After Mom's Avastin treatment three weeks ago she tapered off the Decadron (steroid). It was a ten day taper and so she ended it completely on Sunday the 19th. After that treatment, there was a week of amazing progress for Mom and she was actually doing so well on her own that the in-home services were discontinued through McLean and she was switched to outpatient PT.

However, this past week has brought changes that are hard to explain and, quite frankly, impossible to understand as more things continue to be along this journey. Mama Marian has had some difficulty with processing and memory over the last week and also began to struggle with muscle coordination and movement again. Word finding has been something that has been difficult since almost day one, as it is a symptom of many things... anxiety, exhaustion, side effects from the meds, and swelling from the tumor. We are hoping and praying (and I've done a little bartering of my own with God and whomever else will listen) that it's not the tumor. Mom's PA and neuro-oncologist are concerned, though, and want her to come for an MRI and follow-up appointment on Friday. I've also been talking with them about significant swelling in her right foot and ankle. Apparently, one of the side effects of Avastin is blood clotting. When Mom wakes up I intend to see how she feels about going to the ER for an ultra sound of her foot, as recommended by Abby, her PA. I'm sure she'll be less than thrilled with the idea.

So, we wax and wane all over the place these days. It makes happy days a little scary and sad days pretty unbearable. Last night Mom had a fall again in the bathroom. This was the first one in a while and, of course, they are always pretty frightening for everyone. It was kind of the culmination of a couple of days of worry, watching, waiting, etc... and I think Mom, Dad, and I just sort of lost it after that. The theme for yesterday seemed to be "This is the hardest thing we've ever done. Who knew anything in life could be THIS painful?" Mama Marian and I decided last night that we don't think we ever really believed that this sort of thing just happens to someone. I mean, you see it and you hear about it, but you don't realize how unreal it is until it's in your face 24/7. It makes you feel a little guilty and little blindly stupid for "the way you were" beforehand... not that anyone can change that or even should change that.

On a brighter note, Mama Marian and I took Indiana (my dog who came to visit) to the dog park in Avon yesterday afternoon. It was the most beautiful, heavenly place for dogs and people and the three of us had a lot of fun. It is bittersweet watching Mom enjoy the weather and take so much pleasure in being out in nature, but unable to walk on her own across a field or sit down in the grass, take a walk, or swim with her favorite grand-dog. Maybe we will go back there today if she feels up for it. We also spent time yesterday on the deck looking through all of the old photo albums, some I brought from home for her that we had been working on scanning and putting into new albums. I will be sure to upload some of them as soon as I can.

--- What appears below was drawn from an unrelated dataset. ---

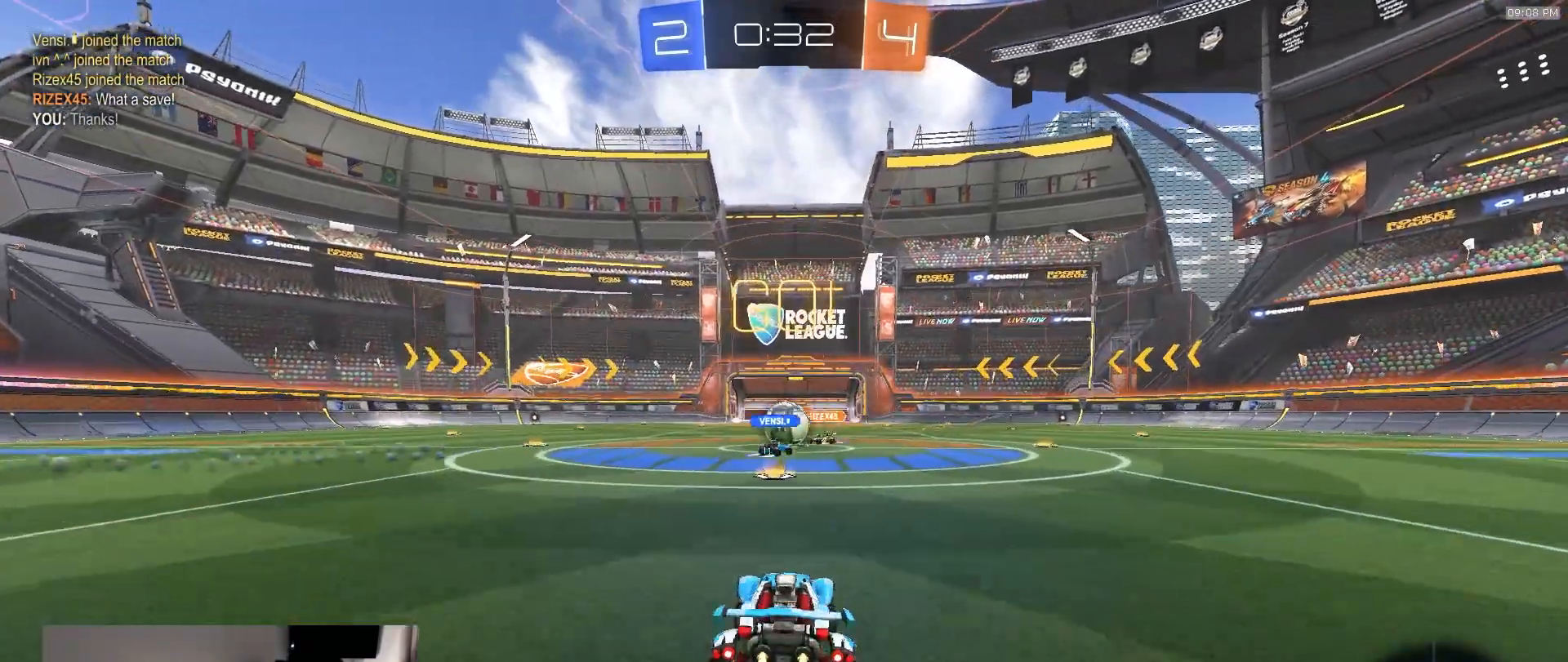
{"dt_ms": 500, "buttons": ["L1", "R1", "R2"], "left_stick": "left", "right_stick": "center", "events": [[200, "left_stick", "left"], [467, "L1", "down"]]}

I will also do my best to post as the week goes on and as things change. Sometimes it's difficult to write when things are not going as well, but in the end, it also helps to not have to say it aloud over and over again too. I hope to have some good news to pass along later this week.

3 comments:

  1. Thanks Megan. I know we all appreciate the time and care you take to update this info. I know it is unbearably hard.

    ReplyDelete
  2. Megan, thank you for letting all of us who care about your mom know about your reality. My heart goes out to all of you. Prayers are being sent. Kathy Franz

    ReplyDelete
  3. Megan, you are such a wonderful and loving daughter. Your mom is so lucky to have some one like you to ride the roller coaster with. You are blessed with such a loving and caring mom - who has told me such comforting stories, that brought tears to my eyes -about your love for each other. I'm so sorry about what your family is going through right now. My thoughts and prayers are with all of you.